Do you know the bill passed by lawmakers in your state last year? What about this year’s impacting tax decisions, school districts and budgets?
Even those who follow state-level politics for their livelihoods struggle to catch up given the amount of information they have created. Every state has its own legislative process, calendars and terminology, North Carolina-based entrepreneur Paul Lava told Hypepotamus. For example, Georgia’s legislative sessions take place every January through April. This year, 400 bills and resolutions cleared the assembly. North Carolina will be held from January to July. Tennessee, which concluded its legislative meeting in April, introduced more than 60 bills on the state’s voting process.
The pure scale is incredible, especially for government issues teams, lobbyists, nonprofits, businesses, law firms and political reporters. Mules gave examples in the North Carolina Legislature, but this year, new laws with over 1 million words were introduced in one day.
Seeing this confusion, Lava and his co-founder decided to build a new startup called Roboro. The Raleigh-based startup is designed to be a nationally-specific, AI-powered legislative intelligence reporting platform. Establishing its position as an “operating system for law,” Rava said the platform provides in-depth and professional policy insights in real time to historically underserved industries.
“Our mission is to empower informed advocacy so that people can promote the change they want to see in the world,” Lava told Hypepotamus.
AI is critical policy insights
Traditionally, keeping up with important laws has meant combining makeshift Excel spreadsheets, outdated keyword tools, or merely institutional knowledge with memory and solutions. Lobbyists who are likely to manage multiple clients from different jurisdictions and subjects had to rely primarily on keyword searches, where they often overlook the nuances of the policy world.
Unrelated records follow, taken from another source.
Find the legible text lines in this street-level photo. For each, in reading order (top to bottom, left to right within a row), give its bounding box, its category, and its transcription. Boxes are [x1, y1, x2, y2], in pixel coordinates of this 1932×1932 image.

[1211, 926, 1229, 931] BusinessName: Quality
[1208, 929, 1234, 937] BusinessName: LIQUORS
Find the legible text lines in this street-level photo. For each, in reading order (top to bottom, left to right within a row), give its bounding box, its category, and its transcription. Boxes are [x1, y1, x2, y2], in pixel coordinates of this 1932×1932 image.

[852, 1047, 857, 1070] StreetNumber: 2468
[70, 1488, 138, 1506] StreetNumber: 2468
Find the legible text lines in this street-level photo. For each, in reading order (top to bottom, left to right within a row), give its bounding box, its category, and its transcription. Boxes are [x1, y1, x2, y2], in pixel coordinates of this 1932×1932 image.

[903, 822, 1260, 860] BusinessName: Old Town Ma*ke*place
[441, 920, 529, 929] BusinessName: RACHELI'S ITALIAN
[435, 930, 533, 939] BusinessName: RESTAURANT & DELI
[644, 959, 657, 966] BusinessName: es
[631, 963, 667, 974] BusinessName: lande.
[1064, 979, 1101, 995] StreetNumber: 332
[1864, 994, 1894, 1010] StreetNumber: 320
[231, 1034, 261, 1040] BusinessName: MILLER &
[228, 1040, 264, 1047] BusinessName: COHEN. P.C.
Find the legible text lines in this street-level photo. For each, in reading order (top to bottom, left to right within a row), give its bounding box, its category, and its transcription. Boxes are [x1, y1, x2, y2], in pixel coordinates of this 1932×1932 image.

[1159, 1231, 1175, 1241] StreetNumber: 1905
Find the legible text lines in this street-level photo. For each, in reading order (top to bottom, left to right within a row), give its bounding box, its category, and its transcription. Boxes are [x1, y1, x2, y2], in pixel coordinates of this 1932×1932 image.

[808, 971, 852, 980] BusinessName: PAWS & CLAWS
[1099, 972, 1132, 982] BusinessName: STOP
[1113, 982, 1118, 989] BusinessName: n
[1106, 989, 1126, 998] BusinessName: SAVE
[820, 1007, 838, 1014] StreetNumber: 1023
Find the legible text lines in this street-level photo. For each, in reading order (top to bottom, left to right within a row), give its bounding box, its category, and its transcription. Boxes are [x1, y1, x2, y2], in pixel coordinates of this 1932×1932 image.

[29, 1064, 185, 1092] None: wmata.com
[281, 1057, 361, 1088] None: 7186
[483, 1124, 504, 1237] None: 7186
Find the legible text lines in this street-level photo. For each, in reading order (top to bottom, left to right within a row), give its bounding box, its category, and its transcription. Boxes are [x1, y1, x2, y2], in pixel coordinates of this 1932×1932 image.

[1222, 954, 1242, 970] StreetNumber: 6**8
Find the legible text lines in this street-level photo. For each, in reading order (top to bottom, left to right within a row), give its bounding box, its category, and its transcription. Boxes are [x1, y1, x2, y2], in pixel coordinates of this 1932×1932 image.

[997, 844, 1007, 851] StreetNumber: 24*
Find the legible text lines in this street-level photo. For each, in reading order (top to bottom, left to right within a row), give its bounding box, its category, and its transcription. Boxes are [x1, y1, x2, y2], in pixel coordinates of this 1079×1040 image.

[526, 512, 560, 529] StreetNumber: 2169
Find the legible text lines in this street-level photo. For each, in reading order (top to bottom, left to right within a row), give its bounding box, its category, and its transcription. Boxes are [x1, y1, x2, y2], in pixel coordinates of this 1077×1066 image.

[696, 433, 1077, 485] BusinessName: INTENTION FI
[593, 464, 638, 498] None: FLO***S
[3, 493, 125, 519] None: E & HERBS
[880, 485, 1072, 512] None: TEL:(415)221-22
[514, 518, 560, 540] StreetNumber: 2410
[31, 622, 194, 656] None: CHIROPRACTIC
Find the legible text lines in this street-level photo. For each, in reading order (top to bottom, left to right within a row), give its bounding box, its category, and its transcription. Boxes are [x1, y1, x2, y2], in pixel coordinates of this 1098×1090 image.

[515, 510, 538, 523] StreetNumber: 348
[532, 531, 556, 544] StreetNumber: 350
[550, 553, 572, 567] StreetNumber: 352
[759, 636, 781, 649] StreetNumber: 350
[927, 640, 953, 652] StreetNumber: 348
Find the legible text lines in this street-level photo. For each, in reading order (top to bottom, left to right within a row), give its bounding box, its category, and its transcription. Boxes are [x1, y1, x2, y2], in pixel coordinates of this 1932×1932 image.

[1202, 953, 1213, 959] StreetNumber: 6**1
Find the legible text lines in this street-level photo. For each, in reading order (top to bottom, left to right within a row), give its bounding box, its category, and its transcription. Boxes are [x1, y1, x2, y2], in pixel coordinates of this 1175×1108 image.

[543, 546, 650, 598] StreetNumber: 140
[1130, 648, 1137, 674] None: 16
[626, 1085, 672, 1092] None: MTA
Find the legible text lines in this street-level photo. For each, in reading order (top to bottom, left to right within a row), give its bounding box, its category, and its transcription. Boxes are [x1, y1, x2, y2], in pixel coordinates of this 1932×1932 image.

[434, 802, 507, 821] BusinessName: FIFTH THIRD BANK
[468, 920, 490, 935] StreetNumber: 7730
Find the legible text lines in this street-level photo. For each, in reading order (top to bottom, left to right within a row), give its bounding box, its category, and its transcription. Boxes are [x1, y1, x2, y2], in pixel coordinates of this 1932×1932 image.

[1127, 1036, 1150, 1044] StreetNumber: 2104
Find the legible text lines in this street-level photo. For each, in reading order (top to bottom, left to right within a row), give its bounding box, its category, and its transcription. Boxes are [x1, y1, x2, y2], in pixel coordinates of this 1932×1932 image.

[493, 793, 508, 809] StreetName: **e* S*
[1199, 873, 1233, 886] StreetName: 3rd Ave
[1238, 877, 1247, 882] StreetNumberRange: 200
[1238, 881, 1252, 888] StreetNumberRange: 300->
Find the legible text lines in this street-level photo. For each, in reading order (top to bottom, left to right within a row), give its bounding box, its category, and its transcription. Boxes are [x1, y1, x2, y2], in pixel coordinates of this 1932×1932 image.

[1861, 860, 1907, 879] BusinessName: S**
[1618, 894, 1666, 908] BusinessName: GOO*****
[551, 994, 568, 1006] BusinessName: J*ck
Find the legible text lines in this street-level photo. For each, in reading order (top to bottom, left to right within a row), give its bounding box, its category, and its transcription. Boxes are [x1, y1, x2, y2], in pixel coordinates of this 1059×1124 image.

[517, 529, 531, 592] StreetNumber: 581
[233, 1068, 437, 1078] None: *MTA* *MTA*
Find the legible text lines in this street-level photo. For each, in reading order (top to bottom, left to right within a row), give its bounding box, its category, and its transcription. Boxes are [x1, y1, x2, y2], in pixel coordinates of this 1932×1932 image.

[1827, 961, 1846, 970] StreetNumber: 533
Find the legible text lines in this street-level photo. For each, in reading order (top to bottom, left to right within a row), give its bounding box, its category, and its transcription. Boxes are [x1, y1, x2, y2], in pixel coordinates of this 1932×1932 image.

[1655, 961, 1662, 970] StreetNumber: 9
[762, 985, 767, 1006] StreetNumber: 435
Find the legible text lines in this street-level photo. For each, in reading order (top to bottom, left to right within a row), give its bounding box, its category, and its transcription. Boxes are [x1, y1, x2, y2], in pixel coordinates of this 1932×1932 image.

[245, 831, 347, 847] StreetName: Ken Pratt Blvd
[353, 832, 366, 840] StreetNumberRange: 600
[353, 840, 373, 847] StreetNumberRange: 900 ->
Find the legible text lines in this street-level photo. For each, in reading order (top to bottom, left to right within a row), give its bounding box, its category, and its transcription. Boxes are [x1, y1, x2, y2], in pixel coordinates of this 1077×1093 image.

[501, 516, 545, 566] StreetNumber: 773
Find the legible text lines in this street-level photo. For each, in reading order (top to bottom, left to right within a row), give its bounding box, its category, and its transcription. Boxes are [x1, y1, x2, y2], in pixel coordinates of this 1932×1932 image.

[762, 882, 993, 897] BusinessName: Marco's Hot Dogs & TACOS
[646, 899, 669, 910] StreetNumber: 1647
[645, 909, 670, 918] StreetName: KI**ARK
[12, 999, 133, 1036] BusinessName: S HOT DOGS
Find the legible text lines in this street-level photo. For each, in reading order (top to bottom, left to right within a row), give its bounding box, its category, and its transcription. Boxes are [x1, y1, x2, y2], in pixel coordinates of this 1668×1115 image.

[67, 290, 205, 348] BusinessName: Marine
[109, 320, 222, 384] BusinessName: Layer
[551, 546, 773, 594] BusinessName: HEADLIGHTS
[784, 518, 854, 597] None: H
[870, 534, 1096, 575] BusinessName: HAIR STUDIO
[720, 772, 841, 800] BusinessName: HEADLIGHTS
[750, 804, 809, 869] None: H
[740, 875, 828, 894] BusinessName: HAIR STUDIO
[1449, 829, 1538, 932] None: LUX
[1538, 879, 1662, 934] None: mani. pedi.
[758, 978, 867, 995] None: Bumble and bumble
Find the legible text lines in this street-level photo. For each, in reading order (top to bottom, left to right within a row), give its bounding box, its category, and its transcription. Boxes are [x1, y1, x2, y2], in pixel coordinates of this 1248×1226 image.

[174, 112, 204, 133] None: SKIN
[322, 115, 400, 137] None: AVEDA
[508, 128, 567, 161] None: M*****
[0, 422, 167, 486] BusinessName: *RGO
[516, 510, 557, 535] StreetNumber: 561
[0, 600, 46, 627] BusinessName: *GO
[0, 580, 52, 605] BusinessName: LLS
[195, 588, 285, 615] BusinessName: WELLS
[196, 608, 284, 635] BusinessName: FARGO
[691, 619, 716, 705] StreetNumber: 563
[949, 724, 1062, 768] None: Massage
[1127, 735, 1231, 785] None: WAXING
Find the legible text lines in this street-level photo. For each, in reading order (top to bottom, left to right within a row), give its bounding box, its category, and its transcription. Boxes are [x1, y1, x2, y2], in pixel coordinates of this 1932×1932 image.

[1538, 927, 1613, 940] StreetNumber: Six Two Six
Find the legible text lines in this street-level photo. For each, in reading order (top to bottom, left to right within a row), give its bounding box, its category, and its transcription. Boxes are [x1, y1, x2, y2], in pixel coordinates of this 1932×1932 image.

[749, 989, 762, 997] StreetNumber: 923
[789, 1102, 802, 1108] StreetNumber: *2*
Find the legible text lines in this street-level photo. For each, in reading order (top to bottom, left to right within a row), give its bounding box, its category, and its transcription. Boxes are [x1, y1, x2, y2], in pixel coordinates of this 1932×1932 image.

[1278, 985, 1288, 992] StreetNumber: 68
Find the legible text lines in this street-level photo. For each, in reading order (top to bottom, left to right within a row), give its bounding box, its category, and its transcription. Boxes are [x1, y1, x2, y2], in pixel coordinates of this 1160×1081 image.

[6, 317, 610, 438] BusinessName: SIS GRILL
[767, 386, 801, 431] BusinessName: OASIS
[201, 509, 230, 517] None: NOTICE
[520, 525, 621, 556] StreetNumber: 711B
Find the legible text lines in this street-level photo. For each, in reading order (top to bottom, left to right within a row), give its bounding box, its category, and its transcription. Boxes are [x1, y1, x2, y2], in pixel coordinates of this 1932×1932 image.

Roboro’s approach is different. Instead of forcing users to think with keywords, the platform’s onboarding process focuses on plain English input. The platform’s AI suggests related invoices, provides the necessary summary, and provides context impact analysis.
The goal is to become “eyes and ears in the law” for those following individual bills, Lava said.
The platform also provides real-time alerts, predictive analytics, and contextual insights for specific invoices and conversations taking place through statehouses.
Roboro’s output can provide users with information “often hours before their peers,” Rava added.
The startup is currently available in North Carolina, South Carolina and Virginia, and deploys new jurisdictions each month based on geographical demand. It works with the SAAS model on both monthly and annual subscription plans.
Human balance in advocacy
The platform will not replace the fundamental human work needed to lobby or advocacy, Rava added.
“Lobbying and advocacy are very unique people (activities) and things that AI could never have been replaced,” he told Hypepotamus. “But what we believe is the best defense that happens with the right combination of human and AI. Let the machine do what works: scale, accuracy, speed.
Along with Rava, who previously served as a senior auditor at KPMG, the co-founding team includes Jenny Bo (a background in enterprise sales) and James Gieszelmann (a software engineer who previously worked for Q2 and Precision Lender).
Although Rava did not disclose specific funding details or investors, Roboro said it had secured capital from a strong but limited early supporter group.